Une charge des forces de l’ordre, une nasse, des interpellations, un jeu de pistes en fourgon de police, une journée à se tasser à plusieurs dans une cellule : c’est le sort qu’a connu, entre le jeudi 16 et le vendredi 17 mars, un attelage hétéroclite composé, entre autres, de plusieurs normaliens, d’un joggeur, de quelques passants, d’un ingénieur et de deux étudiants autrichiens en séjour touristique – parmi d’autres personnes interpellées en marge des incidents de la place de la Concorde, à Paris, quelques heures après l’annonce par la première ministre, Elisabeth Borne, du recours à l’article 49.3 pour l’adoption de la réforme des retraites.
Plusieurs de ces témoins, interrogés par Le Monde, ont fait le récit de leurs déboires, entre désarroi, colère, « sentiment d’injustice » et ironie, après avoir passé près de vingt-quatre heures en garde à vue – et, pour la quasi-totalité d’entre eux, sans qu’aucune charge ne soit retenue à leur encontre.
Charlène (son prénom a été modifié à sa demande), 24 ans, étudiante en master 2 de sociologie à l’Ecole normale supérieure, avait bien décidé, ce jour-là, de protester contre la décision du gouvernement mais, sitôt les premiers incidents survenus place de la Concorde en début de soirée, elle décide de quitter les lieux avec son petit ami pour ne pas se trouver mêlée « au grand bazar général ». Dans leur dos, une charge des CRS les pousse ; devant eux, d’autres policiers leur font face. Ils vont se retrouver « nassés », avec près d’une centaine d’autres personnes, dans une rue proche de la place.
« C’est de la pêche au chalut »
Obligés de s’asseoir, ils ne subissent « ni insultes ni attitude particulièrement hostile » des forces de l’ordre mais patientent longuement, avant d’apprendre qu’ils sont interpellés.

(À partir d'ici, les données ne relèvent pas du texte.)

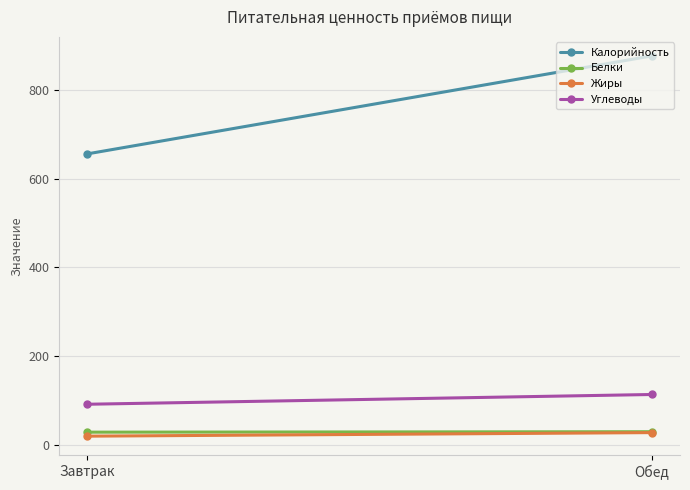

The value of Углеводы at Завтрак is 91. True or false?

True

Ils sont alors embarqués par petits groupes dans des fourgons, direction le commissariat du 15e arrondissement où, faute de place, ils sont « dispatchés » dans d’autres hôtels de police. Pour Charlène, ce sera celui du 7e arrondissement, où elle passe la nuit avant d’être auditionnée par un officier de police judiciaire (OPJ) qui la prévient : « Ça risque d’être long. » Elle restera près d’une journée en garde à vue puis sera libérée, sans aucune charge, dans la soirée du vendredi 17 mars. Plus chanceux, son petit ami, transféré au commissariat du 13e arrondissement, a été relâché le même jour à midi.
« C’est de la pêche au chalut, analyse Me Aïnoha Pascual, membre d’un collectif informel d’avocats qui assistent les manifestants depuis les premiers heurts survenus place de la Concorde. Il y a d’abord eu énormément de classements sans suite mais ça défère de plus en plus, on voit une véritable volonté de dissuader d’aller en manifestation. » Selon l’avocate, outre la récurrence de récits faisant état de plaquages au sol ou de balayettes à l’occasion des interpellations, la garde à vue s’accompagne systématiquement d’un véritable détournement de droit : lorsque les manifestants refusent la prise de leurs empreintes génétiques, ils se retrouvent automatiquement sous le coup d’un délit, alors même que l’infraction initiale susceptible de leur être reprochée ne tient plus.